Рядом стоял министр иностранных дел Козырев. Я постоянно поглядывал на него и видел, что при каждом слове Ельцина он кивал головой. И это я расценивал как подтверждение, что всё в порядке.
Получив ответ, по телефону передаю информацию в ТАССовский центр в Нью-Йорке, оттуда она тут же уходит в Москву. О том, что состоялся ряд встреч, в том числе с канцлером Германии Гельмутом Колем, а также с лидером боснийских сербов Радованом Караджичем.
И вот эти слова Ельцина с "боснийским Караджичем" у меня в ушах останутся звучать на всю жизнь. Слава богу, что я записывал их на диктофон и не успел затереть плёнку. Потому что уже на следующий день, как только я пришёл в офис, на меня обрушился целый вал телефонных звонков.
Звонили из Представительства России при ООН, из Представительства США при ООН. Звонили из московского МИД, вашингтонского Госдепа, из моей родной ТАССовской конторы. И смысл всех звонков был один: "Вы что там все, с ума посходили!!! Что вы такое понаписали!!! Радован Караджич является военным преступником, никакой визы ООН в Нью-Йорк он не мог получить и, естественно, не мог приехать!"
Мне всегда нравилась фраза из советских кинофильмов "Так распорядилась моя журналистская судьба". Типа, если ты уже стал журналистом, то придётся терпеть все эти приёмы, банкеты, нью-йорки, лондОны. А тут как-то сразу стало понятно, что "журналистская судьба" может распорядиться тобой очень по-разному. Если на вопросы американской стороны мы просто ничего не комментировали, то своим людям надо отвечать. И отвечали: "Так сказал президент!"
"Президент не мог так сказать", — слышалось в ответ. После чего я, перекрестившись, давал послушать по телефону записанную плёнку с голосом президента. Все узнавали интонации Бориса Николаевича и все прекрасно слышали, как он говорил и "с боснийским Караджичем".
И хотя редакционное начальство, понимая, что я совершенно ни при чём, как-то пыталось меня отмазать, в конце концов, мой самый высокий начальник попросил мне передать: "Лёша, сам всё прекрасно понимаешь. Да, все слышат, что он это сказал, но он не мог этого сказать. А значит, тебе пора собираться домой".

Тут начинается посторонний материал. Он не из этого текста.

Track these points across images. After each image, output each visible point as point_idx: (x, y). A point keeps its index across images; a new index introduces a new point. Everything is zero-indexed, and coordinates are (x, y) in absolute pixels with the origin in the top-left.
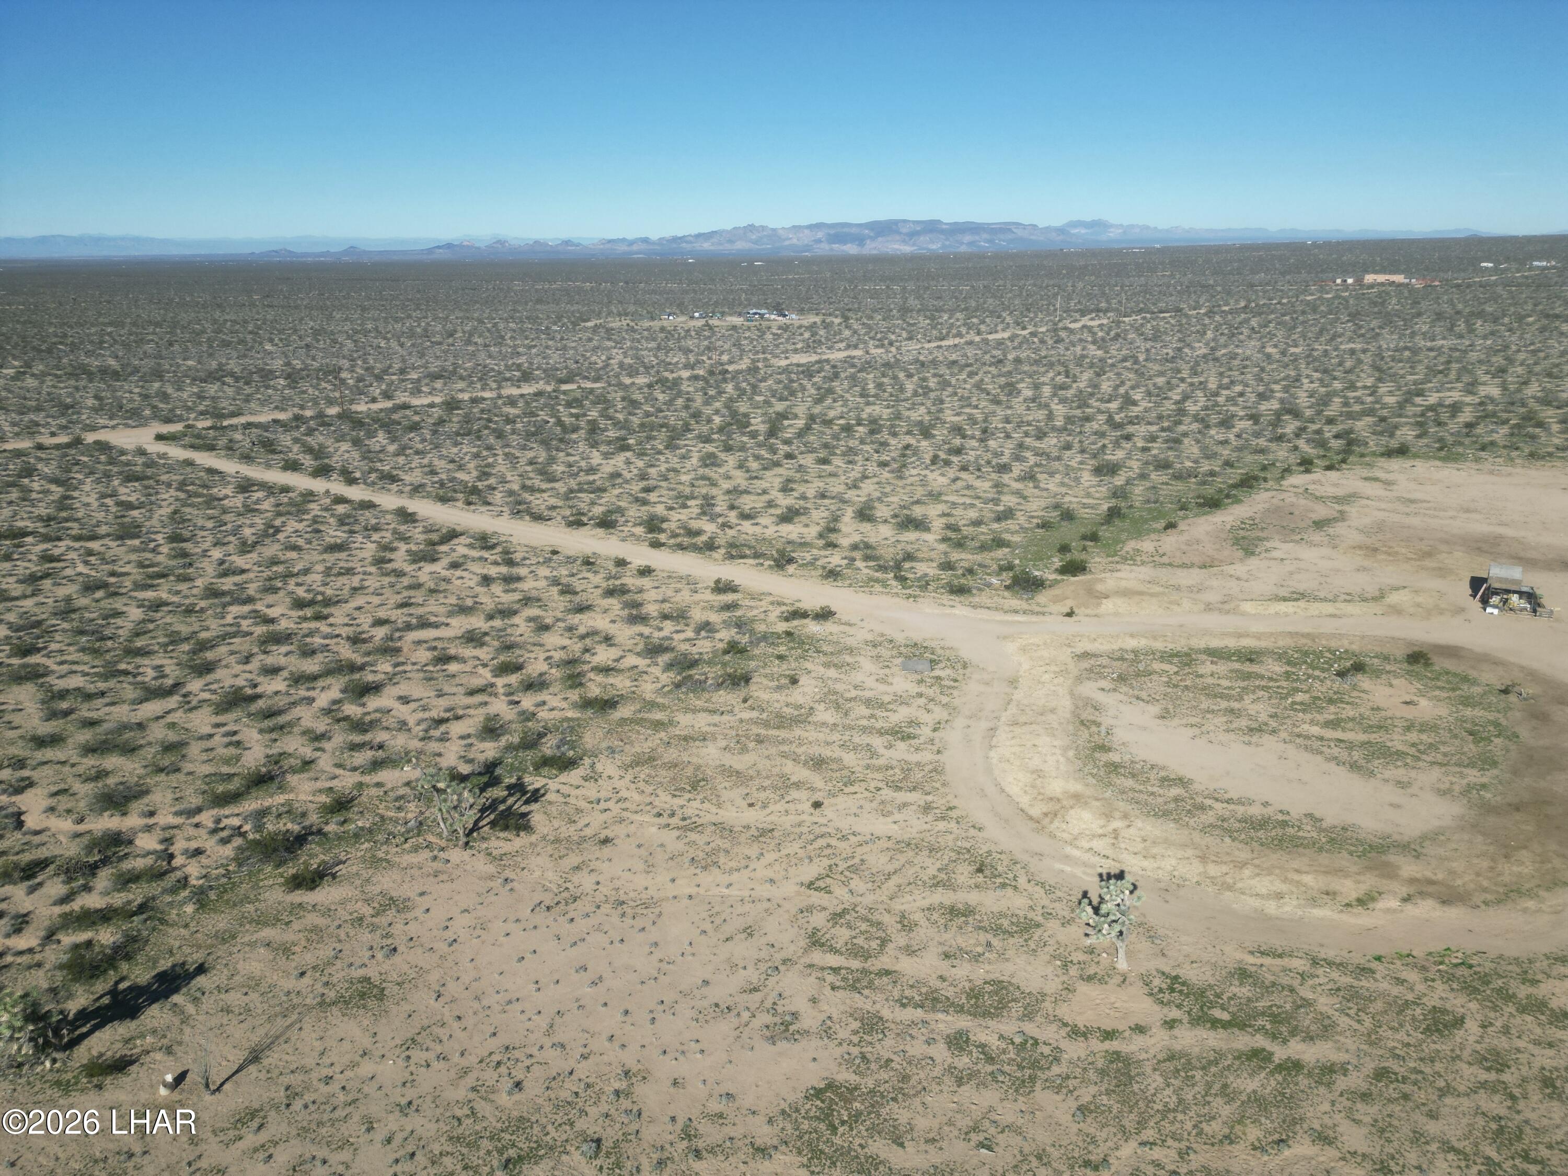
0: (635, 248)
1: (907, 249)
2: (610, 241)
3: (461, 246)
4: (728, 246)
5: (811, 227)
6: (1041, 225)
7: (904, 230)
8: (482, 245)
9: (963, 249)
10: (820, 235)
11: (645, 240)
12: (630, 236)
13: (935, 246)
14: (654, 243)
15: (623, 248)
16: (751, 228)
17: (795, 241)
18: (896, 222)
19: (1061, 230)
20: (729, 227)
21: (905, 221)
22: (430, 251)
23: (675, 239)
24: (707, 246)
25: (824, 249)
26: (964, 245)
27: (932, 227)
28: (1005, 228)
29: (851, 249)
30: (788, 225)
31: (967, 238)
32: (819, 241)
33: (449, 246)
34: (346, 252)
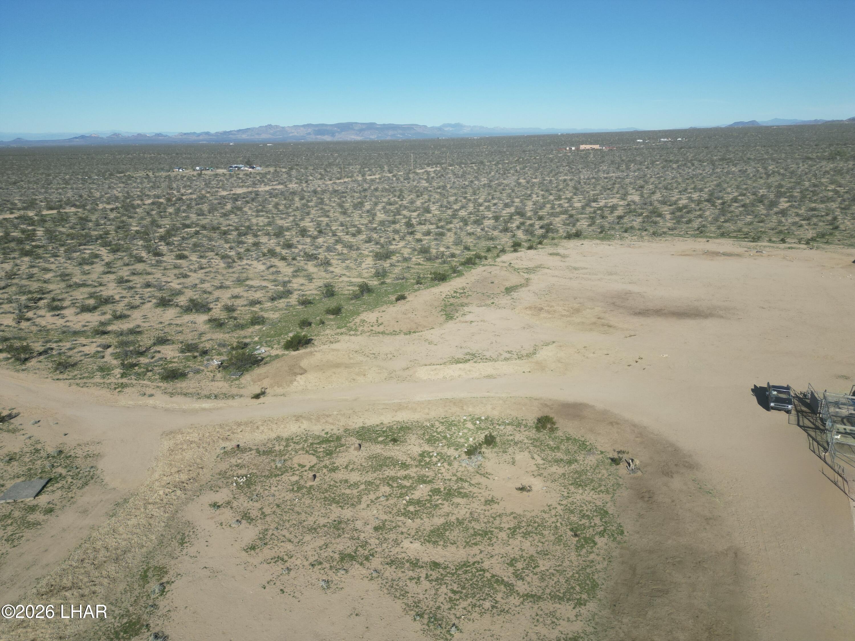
0: (201, 137)
1: (359, 138)
2: (185, 134)
3: (90, 137)
4: (257, 137)
5: (304, 126)
6: (429, 126)
7: (356, 128)
8: (104, 136)
9: (389, 138)
10: (310, 130)
11: (208, 133)
12: (198, 131)
13: (373, 137)
14: (212, 135)
15: (194, 138)
16: (270, 126)
17: (296, 134)
18: (351, 124)
19: (440, 129)
20: (257, 126)
21: (356, 123)
22: (70, 140)
23: (225, 133)
24: (244, 136)
25: (312, 138)
26: (389, 136)
27: (371, 127)
28: (410, 127)
29: (327, 138)
30: (291, 125)
31: (391, 133)
32: (309, 134)
33: (83, 137)
34: (15, 141)
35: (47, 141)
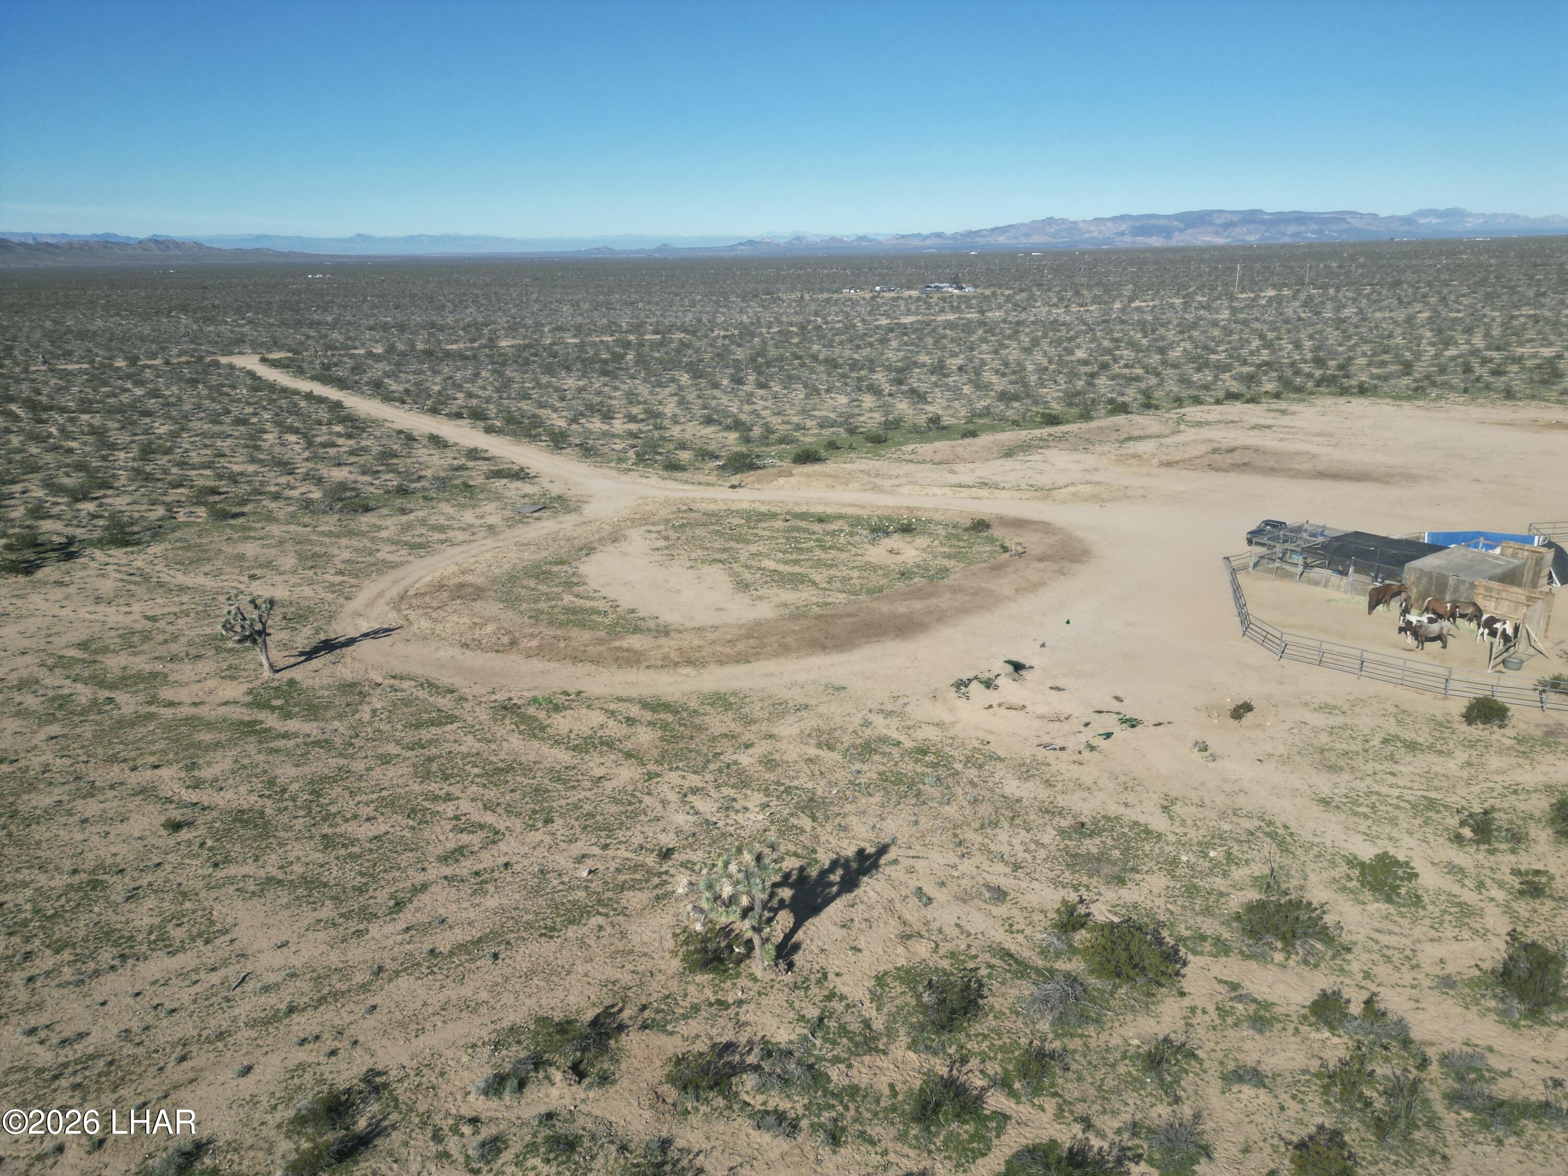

И добавил: "Но ты сильно не расстраивайся. Скажи семье, что посидишь годик в Москве, а потом пошлём тебя куда-нибудь в Лондон".
Но мне то было понятно, что случайно я надолго могу оказаться в незаслуженном журналистском простое. И ничего ведь не попишешь — в нашей конторе всегда было принято соблюдать неписаные правила игры и не подставлять ньюсмейкера.
Вернулся я домой к жене (к теперь уже бывшей жене) и начал её готовить к скорым переменам. А на следующий день поехал на работу с тяжёлым сердцем, ожидая финального решения…
И тут Борис Николаевич меня и спас...
Как оказалось, улетев с нью-йоркского аэродрома, он ненадолго "завернул" в Вашингтон, а затем должен был сделать остановку в ирландском аэропорту Шеннон. Там была намечена встреча с главой этой страны. Это была та самая знаменитая встреча, которую Борис Николаевич проспал и из самолёта не вышел.
Вполне понятно, что это новое происшествие целиком и полностью затмило скандал с "боснийским Караджичем", про которого просто все сразу забыли.